The List of 65
A birthday of new beginnings
She had taken early retirement from state government and had recently gone through a divorce. Her home had been burglarized, and she later sold it and built a home closer to her sister. Then the COVID-19 pandemic struck and, during the months that followed—prior to her father’s death from an extended, unrelated illness—she’d spent much of her time with her parents in rural Shelby County.
As her 65th birthday approached in July 2024, Sandy Waits Phillips realized that she was becoming something of a hermit.
“So the birthday kind of gave me a reason to force myself to ‘reclaim me,’” she says. “I had 10 or 15 things I wanted to do, and then things just started coming to me.

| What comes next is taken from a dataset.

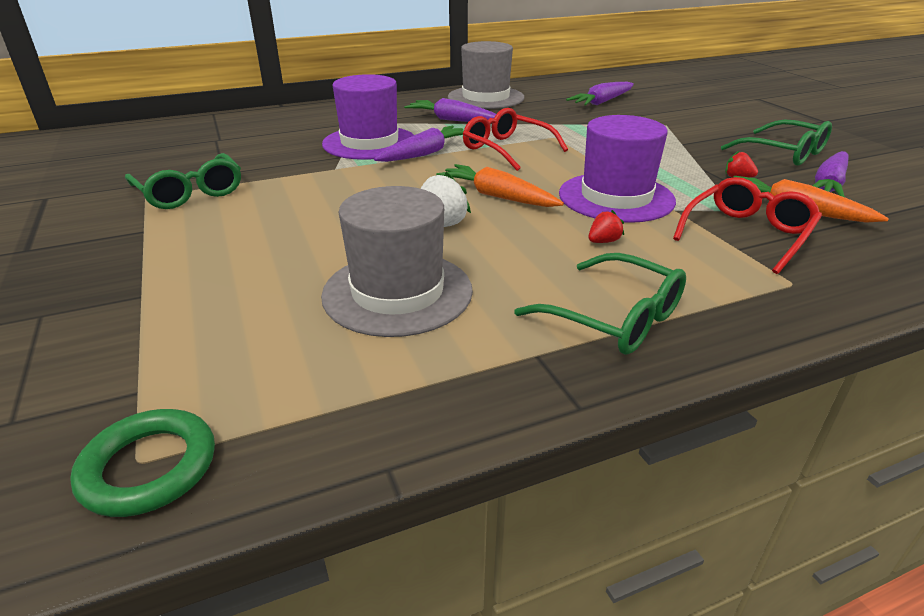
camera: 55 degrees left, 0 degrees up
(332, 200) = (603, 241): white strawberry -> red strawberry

I would see things on the computer, things other people had done. I mean, it was just so easy.”
The result was the “list of 65” places she visited or events she experienced during her 65th year. When I overheard her discussing it with friends last summer, I asked to see the list and hear some of her stories. She sent more than a page and a half of single-spaced listings, each dated and accompanied with names of friends or family who joined her on the trips. She had photos, as well.
It began with a visit to the Paul Sawyier Library in Frankfort for a book signing by former University of Kentucky basketball great—now broadcast personality—Jack “Goose” Givens. Then came a backyard campout with four young great-nieces and nephews, Shakespeare in Central Park in Louisville, The Stephen Foster Story at Bardstown, hiking the Red River Gorge and a cave tour. She saw her first pro rodeo in Madison, Indiana, gave carrots to two Kentucky Derby winners at Old Friends thoroughbred retirement farm near Georgetown, and fed honeybees for the winter with Shelby County beekeeper Pat Hornback.
“There’s so much to do, and it’s inexpensive,” says Phillips, a consumer-member of Shelby Energy. “Most everything I’ve done has been less than $50, and a lot of it has been free. It was way better than I ever dreamed it would be.”
She visited the Rabbit Hash General Store in Boone County, toured coal mine Portal 31 in Harlan County, fired a shotgun for the first time at a skeet shooting range in Henry County (“I hit one on the sixth try”), saw the Madison, Indiana, unlimited hydroplane Regatta, took a broom-making class at Shaker Village in Mercer County, went zip lining with her great-niece over the Red River Gorge, toured Winchester’s Ale-8-One bottling company, and attended UK basketball games and the SEC tournament with friends and family. Sixty-five events in all.
Her 66th birthday in 2025 was spent with family at the movie Superman.
Phillips is already filling a list for the new year with her first ride in a small plane—in which the flight instructor let her take the yoke (or steering wheel).
Plans for the coming months include fly-fishing, a helicopter ride and skydiving.